__EXERCISE OBJECTIVE__. Update the entries from the line containing "Which series has" through the line containing "Does any single", inclusive, replacing "transcribe" with "write out" and changing nothing else. Omit the pictures from your answer.

__WORKING DATA__.
◇ ◇ ◇

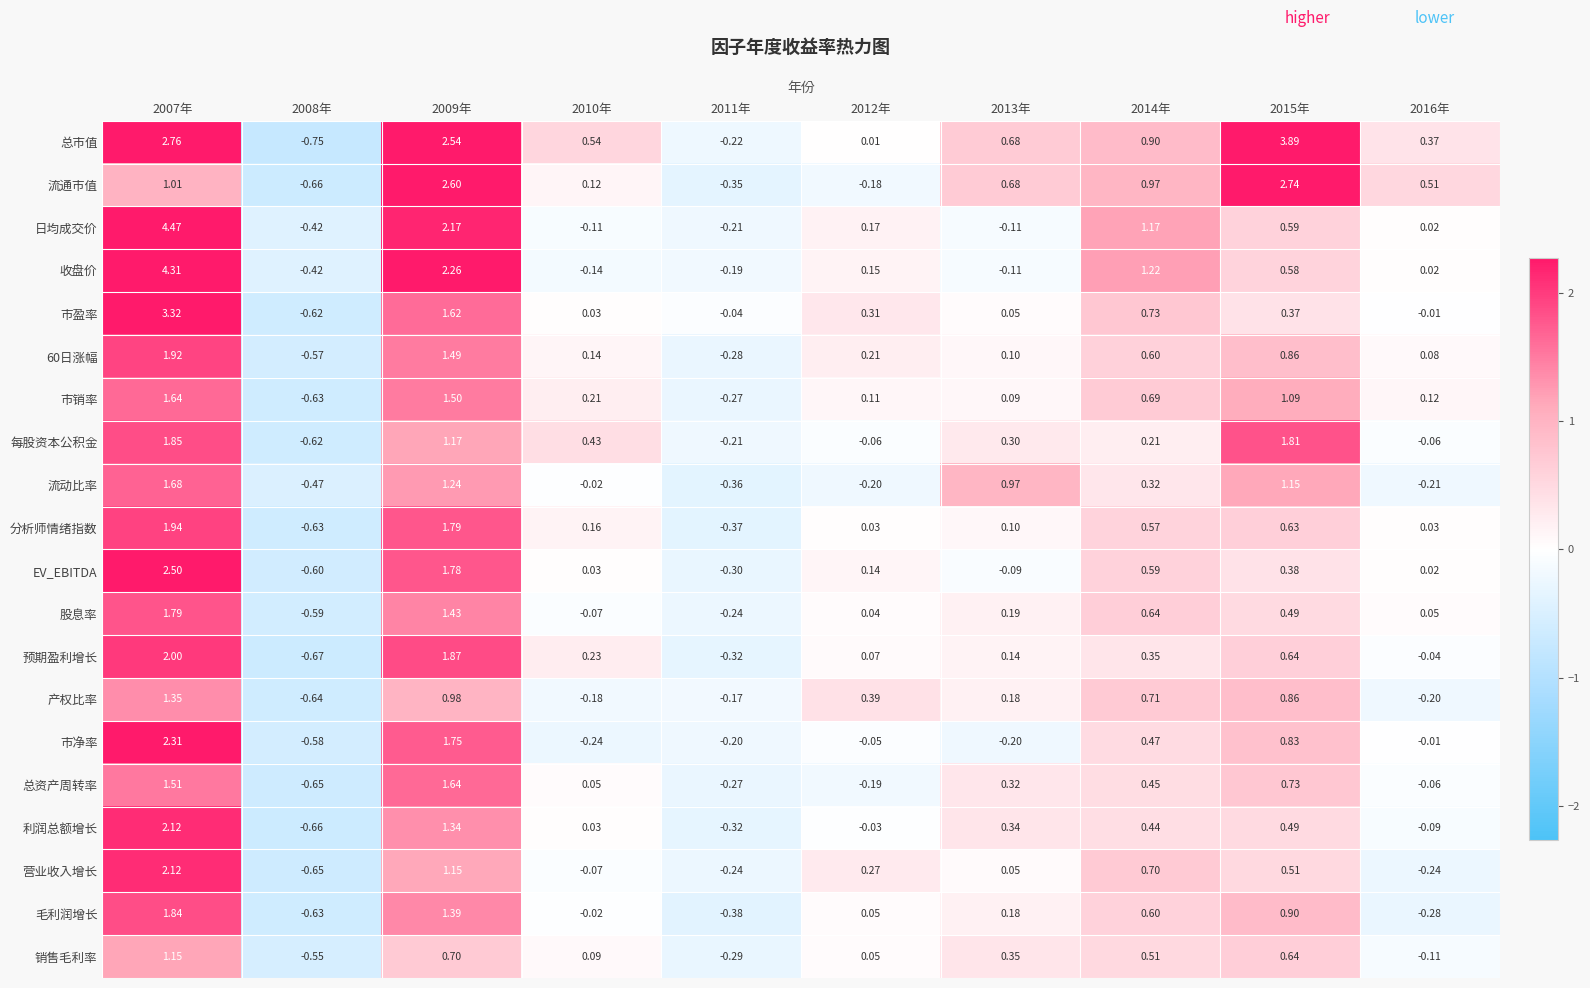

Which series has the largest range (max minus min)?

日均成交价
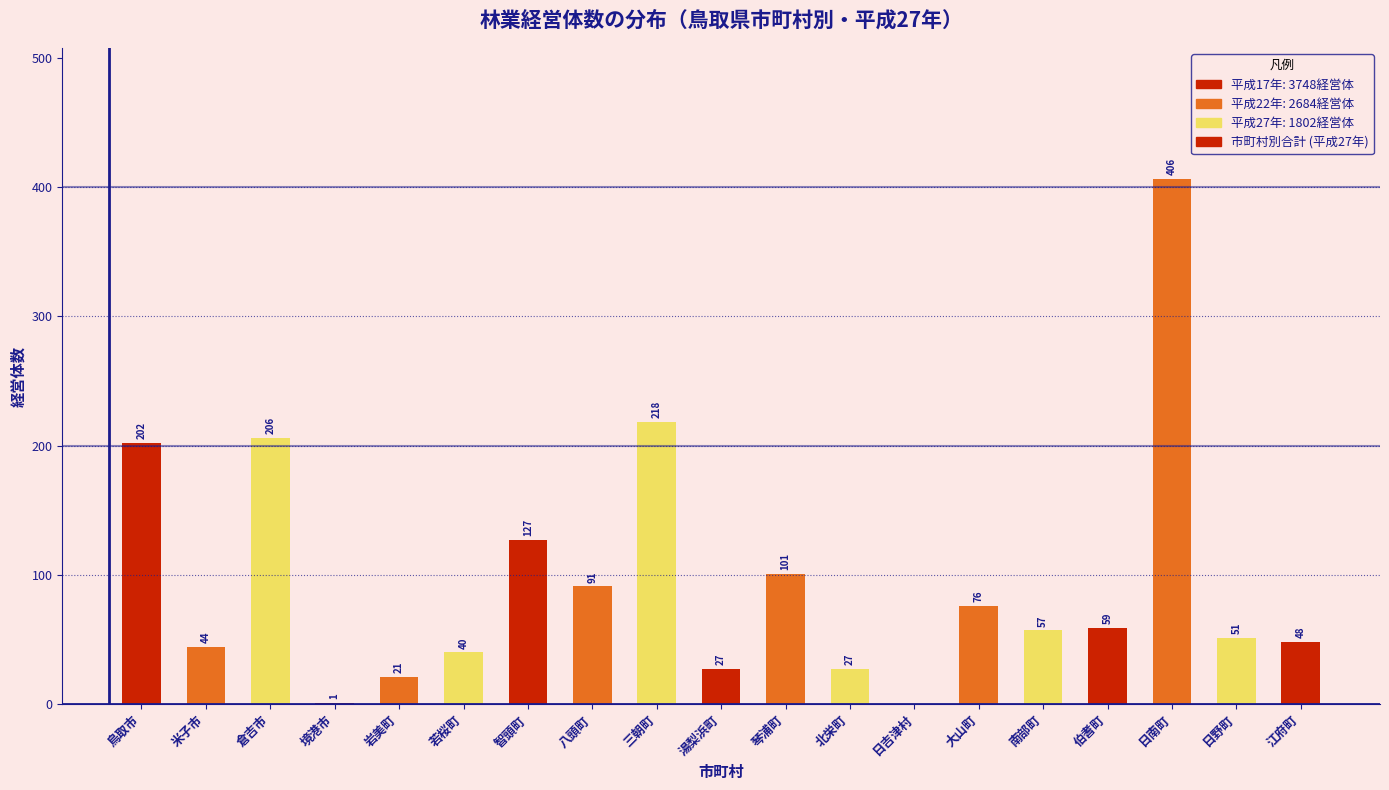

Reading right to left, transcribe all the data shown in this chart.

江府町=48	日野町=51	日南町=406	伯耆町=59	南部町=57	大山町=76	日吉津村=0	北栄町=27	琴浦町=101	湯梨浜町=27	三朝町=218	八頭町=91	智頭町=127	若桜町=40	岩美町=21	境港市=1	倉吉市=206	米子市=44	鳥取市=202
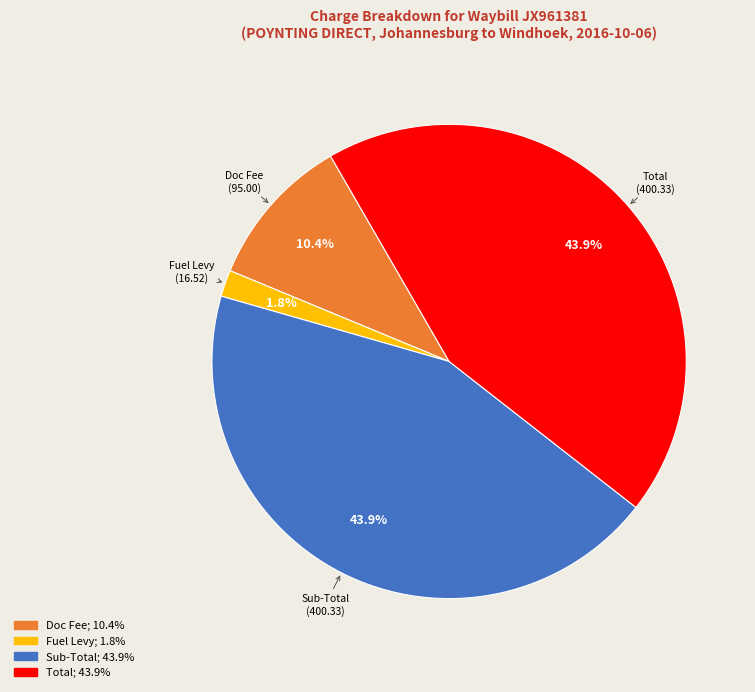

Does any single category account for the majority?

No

◇ ◇ ◇

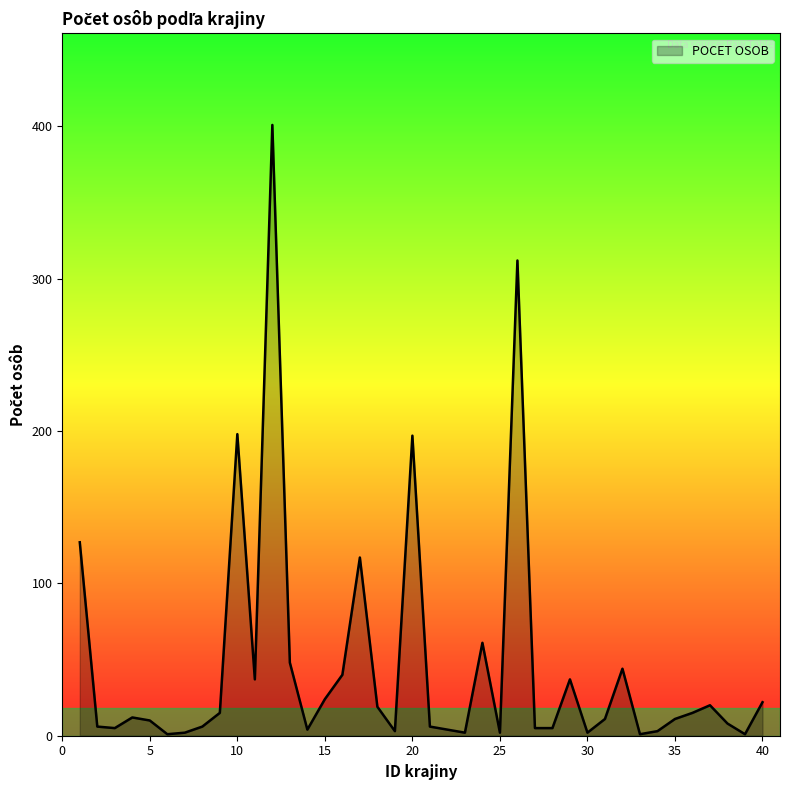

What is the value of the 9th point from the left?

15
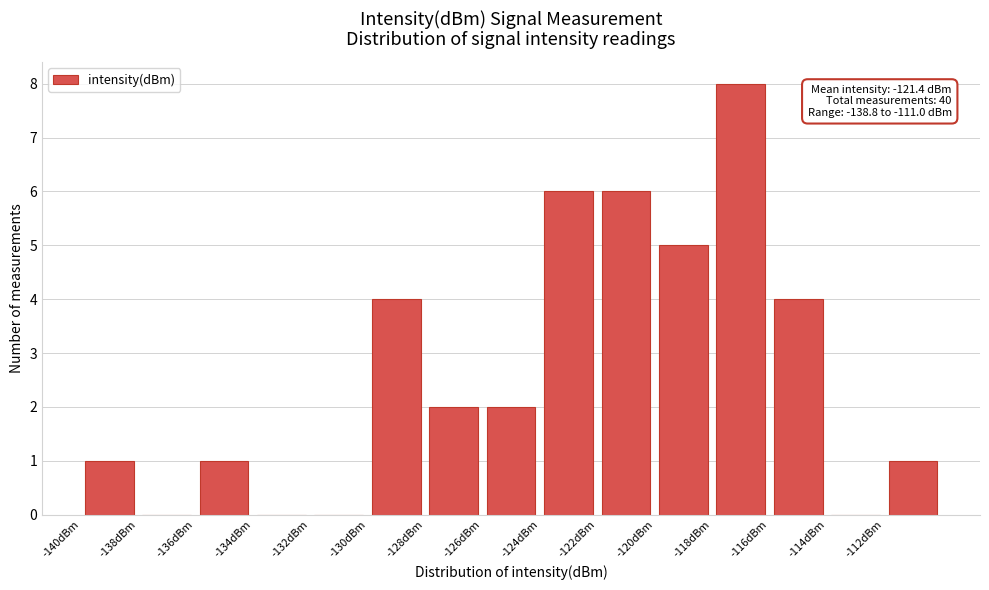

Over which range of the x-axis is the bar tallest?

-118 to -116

◇ ◇ ◇

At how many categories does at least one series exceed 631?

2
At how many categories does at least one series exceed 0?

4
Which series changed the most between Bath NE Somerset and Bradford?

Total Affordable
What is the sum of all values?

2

◇ ◇ ◇

__RESULT FOR THIS EXERCISE__.
Which series has the largest range (max minus min)?

日均成交价

Reading right to left, write out all the data shown in this chart.

江府町=48	日野町=51	日南町=406	伯耆町=59	南部町=57	大山町=76	日吉津村=0	北栄町=27	琴浦町=101	湯梨浜町=27	三朝町=218	八頭町=91	智頭町=127	若桜町=40	岩美町=21	境港市=1	倉吉市=206	米子市=44	鳥取市=202

Does any single category account for the majority?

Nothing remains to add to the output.